## Given request
Arrange all the lines below as a Markdown table with two columns, Row and Line. Give each line its own numbered row and leave out blank lines.

## Record set
+++

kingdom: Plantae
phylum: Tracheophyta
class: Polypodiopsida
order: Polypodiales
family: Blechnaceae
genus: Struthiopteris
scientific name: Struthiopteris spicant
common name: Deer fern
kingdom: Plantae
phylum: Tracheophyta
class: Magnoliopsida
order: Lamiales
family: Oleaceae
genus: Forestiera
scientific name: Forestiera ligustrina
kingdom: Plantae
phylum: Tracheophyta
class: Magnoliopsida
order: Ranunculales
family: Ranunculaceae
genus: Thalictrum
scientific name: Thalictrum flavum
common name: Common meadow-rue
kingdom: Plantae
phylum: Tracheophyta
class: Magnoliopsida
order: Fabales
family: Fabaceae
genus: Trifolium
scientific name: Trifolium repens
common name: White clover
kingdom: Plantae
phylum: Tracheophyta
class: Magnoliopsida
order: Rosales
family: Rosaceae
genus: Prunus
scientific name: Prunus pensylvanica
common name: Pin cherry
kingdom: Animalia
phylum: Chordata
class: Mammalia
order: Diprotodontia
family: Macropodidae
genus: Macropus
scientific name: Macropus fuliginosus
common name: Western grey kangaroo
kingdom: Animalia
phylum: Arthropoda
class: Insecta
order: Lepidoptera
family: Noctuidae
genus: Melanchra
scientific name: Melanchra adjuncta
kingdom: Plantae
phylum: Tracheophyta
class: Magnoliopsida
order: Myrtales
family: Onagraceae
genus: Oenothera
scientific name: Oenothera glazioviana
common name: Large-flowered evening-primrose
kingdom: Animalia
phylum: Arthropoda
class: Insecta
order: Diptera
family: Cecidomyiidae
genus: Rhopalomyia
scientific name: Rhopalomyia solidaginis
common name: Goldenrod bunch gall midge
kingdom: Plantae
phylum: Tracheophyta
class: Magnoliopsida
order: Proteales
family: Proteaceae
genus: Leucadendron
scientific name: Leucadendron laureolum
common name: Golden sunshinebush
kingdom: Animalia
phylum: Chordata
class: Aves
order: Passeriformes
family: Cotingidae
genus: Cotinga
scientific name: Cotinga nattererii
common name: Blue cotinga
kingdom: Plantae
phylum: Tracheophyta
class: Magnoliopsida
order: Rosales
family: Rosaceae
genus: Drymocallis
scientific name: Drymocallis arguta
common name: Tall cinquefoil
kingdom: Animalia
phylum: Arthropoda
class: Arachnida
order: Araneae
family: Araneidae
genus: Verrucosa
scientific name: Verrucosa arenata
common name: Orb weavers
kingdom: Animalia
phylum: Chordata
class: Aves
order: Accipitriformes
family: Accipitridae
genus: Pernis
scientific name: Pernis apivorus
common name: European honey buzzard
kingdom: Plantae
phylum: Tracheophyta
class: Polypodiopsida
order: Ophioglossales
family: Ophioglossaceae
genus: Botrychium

+++

## Correct answer
| Row | Line |
|---|---|
| 1 | kingdom: Plantae |
| 2 | phylum: Tracheophyta |
| 3 | class: Polypodiopsida |
| 4 | order: Polypodiales |
| 5 | family: Blechnaceae |
| 6 | genus: Struthiopteris |
| 7 | scientific name: Struthiopteris spicant |
| 8 | common name: Deer fern |
| 9 | kingdom: Plantae |
| 10 | phylum: Tracheophyta |
| 11 | class: Magnoliopsida |
| 12 | order: Lamiales |
| 13 | family: Oleaceae |
| 14 | genus: Forestiera |
| 15 | scientific name: Forestiera ligustrina |
| 16 | kingdom: Plantae |
| 17 | phylum: Tracheophyta |
| 18 | class: Magnoliopsida |
| 19 | order: Ranunculales |
| 20 | family: Ranunculaceae |
| 21 | genus: Thalictrum |
| 22 | scientific name: Thalictrum flavum |
| 23 | common name: Common meadow-rue |
| 24 | kingdom: Plantae |
| 25 | phylum: Tracheophyta |
| 26 | class: Magnoliopsida |
| 27 | order: Fabales |
| 28 | family: Fabaceae |
| 29 | genus: Trifolium |
| 30 | scientific name: Trifolium repens |
| 31 | common name: White clover |
| 32 | kingdom: Plantae |
| 33 | phylum: Tracheophyta |
| 34 | class: Magnoliopsida |
| 35 | order: Rosales |
| 36 | family: Rosaceae |
| 37 | genus: Prunus |
| 38 | scientific name: Prunus pensylvanica |
| 39 | common name: Pin cherry |
| 40 | kingdom: Animalia |
| 41 | phylum: Chordata |
| 42 | class: Mammalia |
| 43 | order: Diprotodontia |
| 44 | family: Macropodidae |
| 45 | genus: Macropus |
| 46 | scientific name: Macropus fuliginosus |
| 47 | common name: Western grey kangaroo |
| 48 | kingdom: Animalia |
| 49 | phylum: Arthropoda |
| 50 | class: Insecta |
| 51 | order: Lepidoptera |
| 52 | family: Noctuidae |
| 53 | genus: Melanchra |
| 54 | scientific name: Melanchra adjuncta |
| 55 | kingdom: Plantae |
| 56 | phylum: Tracheophyta |
| 57 | class: Magnoliopsida |
| 58 | order: Myrtales |
| 59 | family: Onagraceae |
| 60 | genus: Oenothera |
| 61 | scientific name: Oenothera glazioviana |
| 62 | common name: Large-flowered evening-primrose |
| 63 | kingdom: Animalia |
| 64 | phylum: Arthropoda |
| 65 | class: Insecta |
| 66 | order: Diptera |
| 67 | family: Cecidomyiidae |
| 68 | genus: Rhopalomyia |
| 69 | scientific name: Rhopalomyia solidaginis |
| 70 | common name: Goldenrod bunch gall midge |
| 71 | kingdom: Plantae |
| 72 | phylum: Tracheophyta |
| 73 | class: Magnoliopsida |
| 74 | order: Proteales |
| 75 | family: Proteaceae |
| 76 | genus: Leucadendron |
| 77 | scientific name: Leucadendron laureolum |
| 78 | common name: Golden sunshinebush |
| 79 | kingdom: Animalia |
| 80 | phylum: Chordata |
| 81 | class: Aves |
| 82 | order: Passeriformes |
| 83 | family: Cotingidae |
| 84 | genus: Cotinga |
| 85 | scientific name: Cotinga nattererii |
| 86 | common name: Blue cotinga |
| 87 | kingdom: Plantae |
| 88 | phylum: Tracheophyta |
| 89 | class: Magnoliopsida |
| 90 | order: Rosales |
| 91 | family: Rosaceae |
| 92 | genus: Drymocallis |
| 93 | scientific name: Drymocallis arguta |
| 94 | common name: Tall cinquefoil |
| 95 | kingdom: Animalia |
| 96 | phylum: Arthropoda |
| 97 | class: Arachnida |
| 98 | order: Araneae |
| 99 | family: Araneidae |
| 100 | genus: Verrucosa |
| 101 | scientific name: Verrucosa arenata |
| 102 | common name: Orb weavers |
| 103 | kingdom: Animalia |
| 104 | phylum: Chordata |
| 105 | class: Aves |
| 106 | order: Accipitriformes |
| 107 | family: Accipitridae |
| 108 | genus: Pernis |
| 109 | scientific name: Pernis apivorus |
| 110 | common name: European honey buzzard |
| 111 | kingdom: Plantae |
| 112 | phylum: Tracheophyta |
| 113 | class: Polypodiopsida |
| 114 | order: Ophioglossales |
| 115 | family: Ophioglossaceae |
| 116 | genus: Botrychium |